Founder and principal of hedge fund Hayman Capital Management Kyle Bass, known for his winning bet against the 2008 housing market which was immortalized in the classic book ‘The Big Short’, says investing in China over the long term is nothing short of a bad idea. Bass is still bearish on China because investing in China hasn’t paid off for the last decade, he says, noting that Chinese stocks have only posted gains for five out of the last 20 years, as per a report by Markets Insider.
“Typically, the biggest rallies are counter-trend rallies, and China’s trend has just been down for so many years,” Bass said in an interview with CNBC last week. “Investing in communism has never worked in the long run.”
“Do I think that the rally could continue? Do I think that stocks could go up more? The answer’s yes, but I equate it to picking up dimes in front of bulldozers,” he said.
Bass added: “Could a communist government goose its market a little more, make it go up? Yes, absolutely. And if you’re a trader, more power to you. If you invest in communism in the long run, you’ll lose every time.” Bass has been bearish on China for years, previously shorting the Chinese yuan before closing his position in 2019.

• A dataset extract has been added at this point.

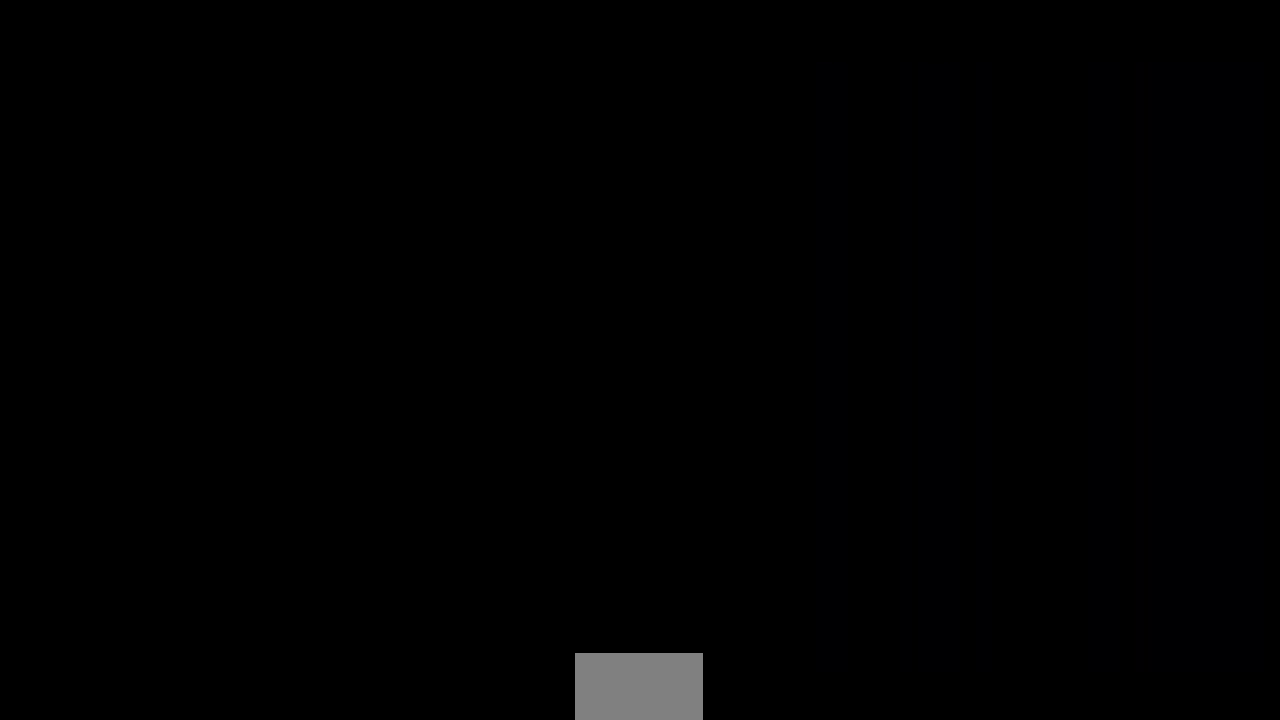
Gameplay with a controller (PlayStation layout); each line is a JSON object with the inputs held at the frame after it. "events" lists button and stick changes between this image and that frame as [ms after this image, input, new state], when the widget could be followed in between. Not read: L3 R3 SELECT START other_buttons.
{"buttons": ["DPAD_RIGHT"]}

Sandeep Tandon of Quant Mutual Fund thinks long-term money will not shift to China from India. “Now question comes from the near term and the medium term perspective. Yes, the market has beaten down significantly, the first time they have showcased that they care actually about the market. So, money has shifted and money can shift even in the near term perspective. Whether it can be a long lasting phenomena, I do not think. I think it should ideally peak out in a quarter’s time on higher side, maybe this month itself, because it rallied sharply,” he told ET Now.